C05 • ROS-Sensitive 1,2,3- Diazaborinine Prodrugs for Targeted Chemotherapy
Targeted drug delivery represents a cornerstone of modern pharmaceutical technology, particularly in the field of chemotherapy. Anticancer agents need to be safely transported to their target site and exert their cytotoxic effect only where desired: within tumor tissue. Several sophisticated delivery systems have been proposed to achieve this intricate balance, incorporating either particular active targeting moieties or more indirect stimuli-responsive elements.

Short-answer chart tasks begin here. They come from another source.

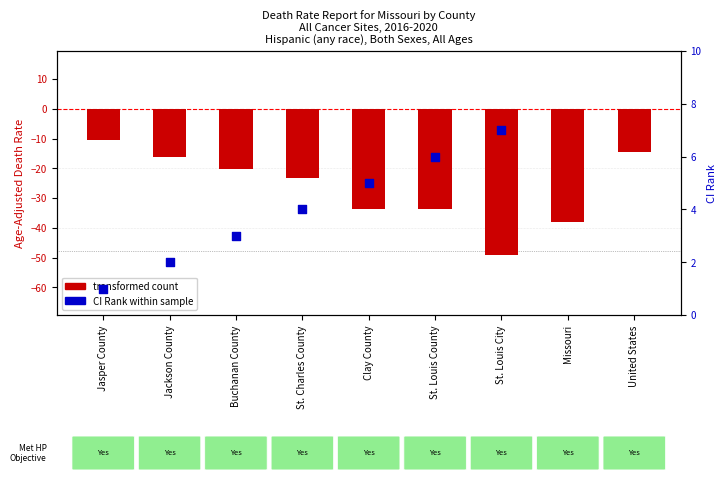

Is the value of transformed count at Jackson County greater than the value of CI Rank within the sample at St. Louis City?

No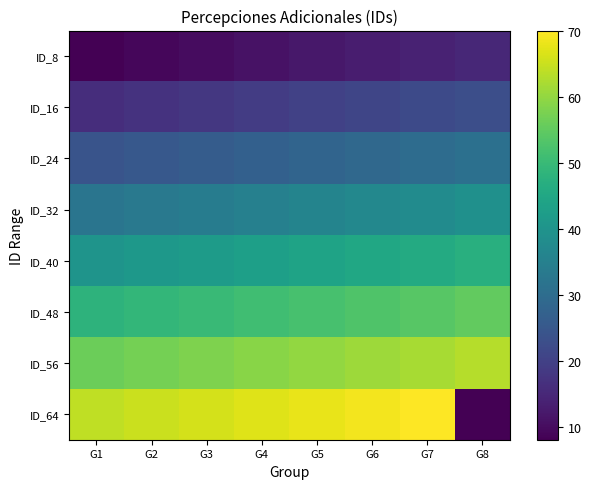

What is the greatest value displayed?

70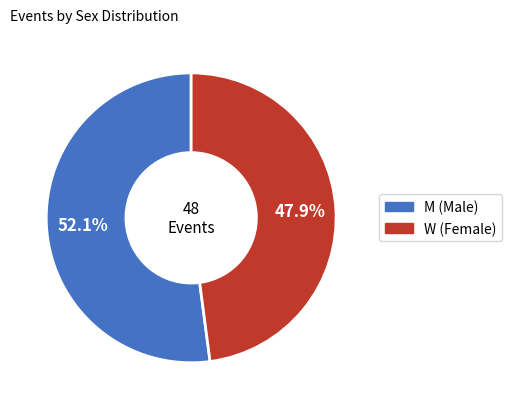

Is it true that W is 52% of the pie?

False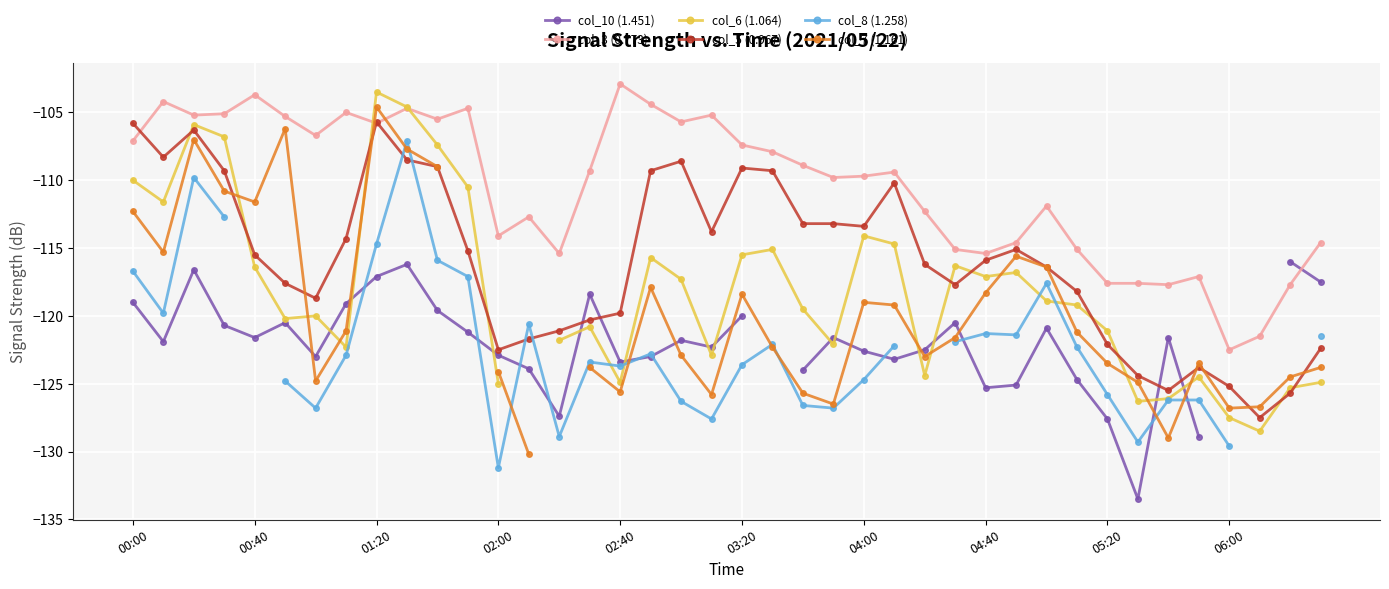

The col_10 (1.451) series shows -125.1 at 29. True or false?

True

In the present project, we propose a modular pharmaceutical delivery design that involves both approaches. Using advanced main-group chemistry synthetic techniques, we will synthesize a structurally diverse library of 1,2,3-diazaborinine prodrugs for the model anticancer agent camptothecin (CPT). When caged, i.e., conjugated to this boron-containing moiety, the drug remains inactive. However, at sufficiently high levels of reactive oxygen species (ROS), CPT is de-caged in a cage-structure-dependent manner, releasing the cytotoxic cargo. Paradoxically, we envision selecting the most stable candidates from this library that will remain inactive at ROS levels relevant for cells, thereby effectively circumventing any systemic toxicity and ensuring drug safety.
Biochemically, caged compounds will then be linked to another module: the arginine-depleting enzyme Aplysia punctata ink toxin (APIT) that locally increases ROS levels (H2O2 ↑) in tumor cells, thereby reaching the conditions necessary for de-caging CPT out of even the most stable prodrugs. Conjugation will be achieved either by direct attachment to lysines or enzymatically, through installing substrate sequences into both modules that allow cross-linking by transglutaminases (TGs). ROS-increasing APIT will finally be engineered to conjugate a model recognition element specific for the oncogenic human epidermal growth factor receptor (HER2).

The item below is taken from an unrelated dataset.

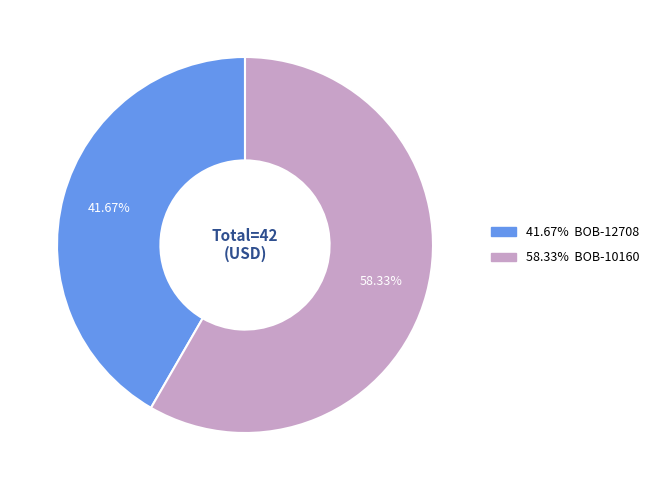

Is there a majority slice in this chart?

Yes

Our chemical/biochemical pas de deux (APIT ↑ = ROS ↑ = boron de-caging ↑ = safety and efficacy ↑) will then be realized and studied in detail in-vivo, by administering the recombinantly engineered, modularly-designed constructs that incorporate the most promising selection of boron cages from our library. For this purpose, we will analyze the biodistribution and efficacy of conjugates in a zebrafish cancer model. Exchanging CPT in our drug module with a diagnostic chromophore will allow direct imaging of the constructs’ fate in vivo. By further obtaining activation patterns using tandem mass spectrometry, our screening approach will enable us to experimentally gain structure-based insights into the efficacy and safety of 1,2,3-diazaborinine cages. This will also be complemented by their in silico characterization, allowing for a direct correlation of physicochemical cage properties and in vitro measurements with our pharmacodynamic and pharmacokinetic results. Therefore, we will be able to postulate rational design guidelines for optimal boron-based drug cages in our modular delivery system.